Nombre d’articles sont consacrés à l’étude des fossiles, dont la présence est souvent utilisée pour attester l’existence d’un cataclysme, qui aurait culminé avec le Déluge. En revanche, CHESNEL marque clairement ses distances avec la paléontologie, à laquelle il reproche de “surinterpréter” ses trouvailles : “Nous concevons très bien qu’en présence de diverses parties du squelette d’un animal perdu, on puisse, comme l’a fait CUVIER dans quelques cas, reconstituer cet animal tel qu’il devait être à l’époque de son existence, et se rendre à peu près compte de ses instincts, de ses habitudes, décider enfin si c’était un reptile, un cétacé, un pachyderme, un carnassier, etc. Mais nous contestons que, sur l’examen d’une seule dent, par exemple, dent dont maintes circonstances ont pu même altérer ou dénaturer les caractères primitifs, on ait la prétention, par une suite d’analogies poussées jusqu’à l’incompréhensible, de proclamer que l’individu, à qui cette dent appartenait, offrait des membres de telle ou telle forme, de telle ou telle dimension, et avait telle ou telle inclination.

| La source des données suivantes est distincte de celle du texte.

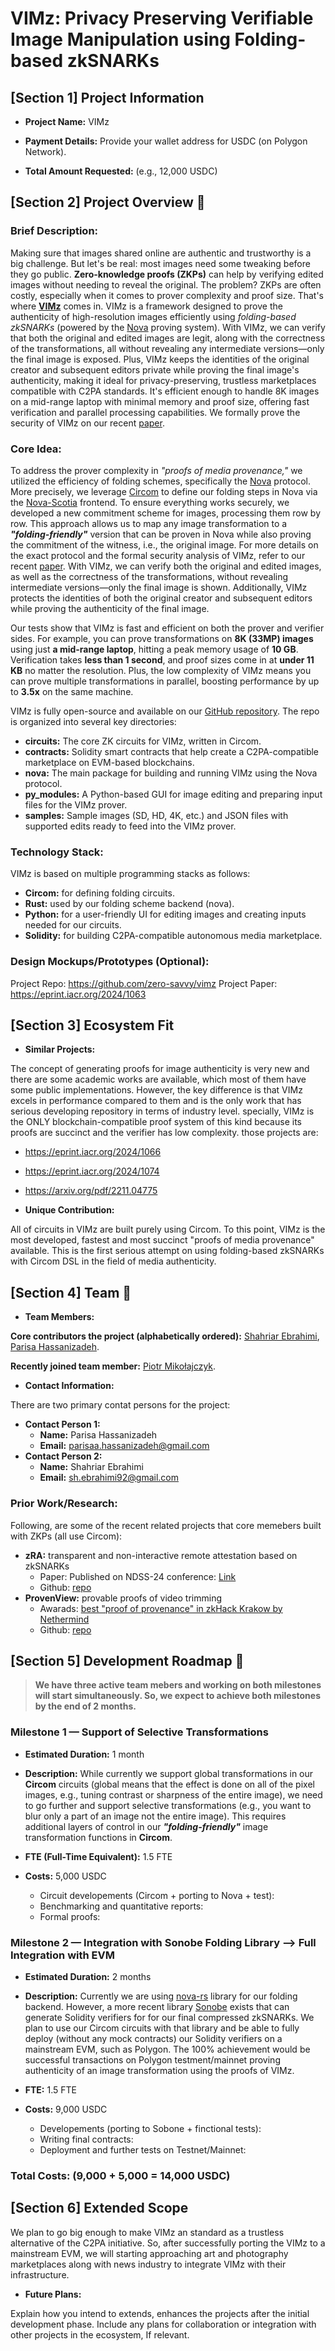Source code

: 
# VIMz: Privacy Preserving Verifiable Image Manipulation using Folding-based zkSNARKs
  

## [Section 1] Project Information

  

-  **Project Name:** VIMz

-  **Payment Details:** Provide your wallet address for USDC (on Polygon Network).

-  **Total Amount Requested:** (e.g., 12,000 USDC)

  

## [Section 2] Project Overview :page_facing_up:

### **Brief Description:**


Making sure that images shared online are authentic and trustworthy is a big challenge. But let's be real: most images need some tweaking before they go public. **Zero-knowledge proofs (ZKPs)** can help by verifying edited images without needing to reveal the original. The problem? ZKPs are often costly, especially when it comes to prover complexity and proof size. That's where [**VIMz**](https://github.com/zero-savvy/vimz) comes in. VIMz is a framework designed to prove the authenticity of high-resolution images efficiently using _folding-based zkSNARKs_ (powered by the [Nova](https://github.com/microsoft/Nova) proving system). With VIMz, we can verify that both the original and edited images are legit, along with the correctness of the transformations, all without revealing any intermediate versions—only the final image is exposed. Plus, VIMz keeps the identities of the original creator and subsequent editors private while proving the final image's authenticity, making it ideal for privacy-preserving, trustless marketplaces compatible with C2PA standards. It's efficient enough to handle 8K images on a mid-range laptop with minimal memory and proof size, offering fast verification and parallel processing capabilities. We formally prove the security of VIMz on our recent [paper](https://eprint.iacr.org/2024/1063).



###  **Core Idea:**

To address the prover complexity in _"proofs of media provenance,"_ we utilized the efficiency of folding schemes, specifically the [Nova](https://github.com/microsoft/Nova) protocol. More precisely, we leverage [Circom](https://github.com/iden3/circom) to define our folding steps in Nova via the [Nova-Scotia](https://github.com/nalinbhardwaj/Nova-Scotia) frontend. To ensure everything works securely, we developed a new commitment scheme for images, processing them row by row. This approach allows us to map any image transformation to a **_"folding-friendly"_** version that can be proven in Nova while also proving the commitment of the witness, i.e., the original image. For more details on the exact protocol and the formal security analysis of VIMz, refer to our recent [paper](https://eprint.iacr.org/2024/1063). With VIMz, we can verify both the original and edited images, as well as the correctness of the transformations, without revealing intermediate versions—only the final image is shown. Additionally, VIMz protects the identities of both the original creator and subsequent editors while proving the authenticity of the final image.

Our tests show that VIMz is fast and efficient on both the prover and verifier sides. For example, you can prove transformations on **8K (33MP) images** using just **a mid-range laptop**, hitting a peak memory usage of **10 GB**. Verification takes **less than 1 second**, and proof sizes come in at **under 11 KB** no matter the resolution. Plus, the low complexity of VIMz means you can prove multiple transformations in parallel, boosting performance by up to **3.5x** on the same machine.

VIMz is fully open-source and available on our [GitHub repository](https://github.com/zero-savvy/vimz). The repo is organized into several key directories:

- **circuits:** The core ZK circuits for VIMz, written in Circom.
- **contracts:** Solidity smart contracts that help create a C2PA-compatible marketplace on EVM-based blockchains.
- **nova:** The main package for building and running VIMz using the Nova protocol.
- **py_modules:** A Python-based GUI for image editing and preparing input files for the VIMz prover.
- **samples:** Sample images (SD, HD, 4K, etc.) and JSON files with supported edits ready to feed into the VIMz prover.

###  **Technology Stack:**

VIMz is based on multiple programming stacks as follows:

- **Circom:** for defining folding circuits.
- **Rust:** used by our folding scheme backend (nova).
- **Python:** for a user-friendly UI for editing images and creating inputs needed for our circuits.
- **Solidity:** for building C2PA-compatible autonomous media marketplace.

###  **Design Mockups/Prototypes (Optional):**

Project Repo: https://github.com/zero-savvy/vimz
Project Paper: https://eprint.iacr.org/2024/1063
  

## [Section 3] Ecosystem Fit

  

-  **Similar Projects:**

The concept of generating proofs for image authenticity is very new and there are some academic works are available, which most of them have some public implementations. However, the key difference is that VIMz excels in performance compared to them and is the only work that has serious developing repository in terms of industry level. specially, VIMz is the ONLY blockchain-compatible proof system of this kind because its proofs are succinct and the verifier has low complexity.
those projects are:
- https://eprint.iacr.org/2024/1066
- https://eprint.iacr.org/2024/1074
- https://arxiv.org/pdf/2211.04775
  
-  **Unique Contribution:**

All of circuits in VIMz are built purely using Circom. 
To this point, VIMz is the most developed, fastest and most succinct "proofs of media provenance" available. 
This is the first serious attempt on using folding-based zkSNARKs with Circom DSL in the field of media authenticity.
  

## [Section 4] Team :busts_in_silhouette:

  

-  **Team Members:**

**Core contributors the project (alphabetically ordered):** [Shahriar Ebrahimi](https://github.com/lovely-necromancer), [Parisa Hassanizadeh](https://github.com/orgs/zero-savvy/people/parizad1188).

**Recently joined team member:** [Piotr Mikołajczyk](https://github.com/orgs/zero-savvy/people/pmikolajczyk41).
  

-  **Contact Information:**

There are two primary contat persons for the project:

-  **Contact Person 1:**
   -  **Name:** Parisa Hassanizadeh
   -  **Email:** parisaa.hassanizadeh@gmail.com
-  **Contact Person 2:**
   -  **Name:** Shahriar Ebrahimi
   -  **Email:** sh.ebrahimi92@gmail.com

### **Prior Work/Research:**
Following, are some of the recent related projects that core memebers built with ZKPs (all use Circom):
 - **zRA:** transparent and non-interactive remote attestation based on zkSNARKs
     - Paper: Published on NDSS-24 conference: [Link](https://www.ndss-symposium.org/ndss-paper/from-interaction-to-independence-zksnarks-for-transparent-and-non-interactive-remote-attestation/)
     - Github: [repo](https://github.com/zero-savvy/zk-remote-attestation)
 - **ProvenView:** provable proofs of video trimming
     - Awarads: [best "proof of provenance" in zkHack Krakow by Nethermind](https://devfolio.co/projects/provenview-8e82)
     - Github: [repo](https://github.com/zero-savvy/proven-view)   
  

## [Section 5] Development Roadmap :open_book:

  

>  **We have three active team mebers and working on both milestones will start simultaneously. So, we expect to achieve both milestones by the end of 2 months.**
  

### Milestone 1 — Support of Selective Transformations

-  **Estimated Duration:** 1 month

-  **Description:** While currently we support global transformations in our **Circom** circuits (global means that the effect is done on all of the pixel images, e.g., tuning contrast or sharpness of the entire image), we need to go further and support selective transformations (e.g., you want to blur only a part of an image not the entire image). This requires additional layers of control in our **_"folding-friendly"_** image transformation functions in **Circom**. 

-  **FTE (Full-Time Equivalent):** 1.5 FTE

-  **Costs:** 5,000 USDC
   -  Circuit developements (Circom + porting to Nova + test): 
   -  Benchmarking and quantitative reports: 
   -  Formal proofs: 
  

### Milestone 2 — Integration with Sonobe Folding Library --> Full Integration with EVM

-  **Estimated Duration:** 2 months

-  **Description:** Currently we are using [nova-rs](https://github.com/microsoft/Nova) library for our folding backend. However, a more recent library [Sonobe](https://github.com/privacy-scaling-explorations/sonobe) exists that can generate Solidity verifiers for for our final compressed zkSNARKs. We plan to use our Circom circuits with that library and be able to fully deploy (without any mock contracts) our Solidity verifiers on a mainstream EVM, such as Polygon. The 100% achievement would be successful transactions on Polygon testment/mainnet proving authenticity of an image transformation using the proofs of VIMz. 
 
-  **FTE:** 1.5 FTE

-  **Costs:** 9,000 USDC
   -  Developements (porting to Sobone + finctional tests): 
   -  Writing final contracts: 
   -  Deployment and further tests on Testnet/Mainnet: 
  
  ### Total Costs: (9,000 + 5,000 = 14,000 USDC)

## [Section 6] Extended Scope

We plan to go big enough to make VIMz an standard as a trustless alternative of the C2PA initiative. So, after successfully porting the VIMz to a mainstream EVM, we will starting approaching art and photography marketplaces along with news industry to integrate VIMz with their infrastructure.  

-  **Future Plans:**

Explain how you intend to extends, enhances the projects after the initial development phase. Include any plans for collaboration or integration with other projects in the ecosystem, If relevant.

Les réserves de CHESNEL semblent annoncer le futur point d’achoppement entre foi chrétienne et science, qui va se manifester une dizaine d’années plus tard avec la sortie de l’Origine des espèces de Charles DARWIN. Si la théorie de l’évolution des espèces avait déjà été prudemment évoquée dès le siècle précédent, entre autres par BUFFON, LAMARCK et MAUPERTUIS, la thèse de DARWIN, qui se base en outre sur le principe de sélection naturelle, remet en cause le dogme selon lequel Dieu est au centre de la Création et de l’organisation de la vie sur Terre. Dès lors, le conflit entre Église et progrès se durcit avec, en réaction, l’apparition d’un courant créationniste.

Après la parution de ce livre, CHESNEL signera encore d’autres dictionnaires pour la maison d’édition de l’abbé MIGNE, et s’attaquera à des sujets aussi variés que les superstitions, les “merveilles et curiosités de la nature et l’art”, ou encore les expressions et proverbes. Par la suite, il se consacrera à un sujet qu’il maîtrisera beaucoup mieux, du fait de son expérience militaire. C’est ainsi que son Encyclopédie militaire et maritime, dictionnaire des armées de terre et de mer sera publiée entre 1862 et 1864. Mais l’auteur n’en verra pas l’aboutissement, puisqu’il décèdera en octobre 1862. Ce livre connaîtra le succès et sera régulièrement réédité dans des versions remaniées et augmentées.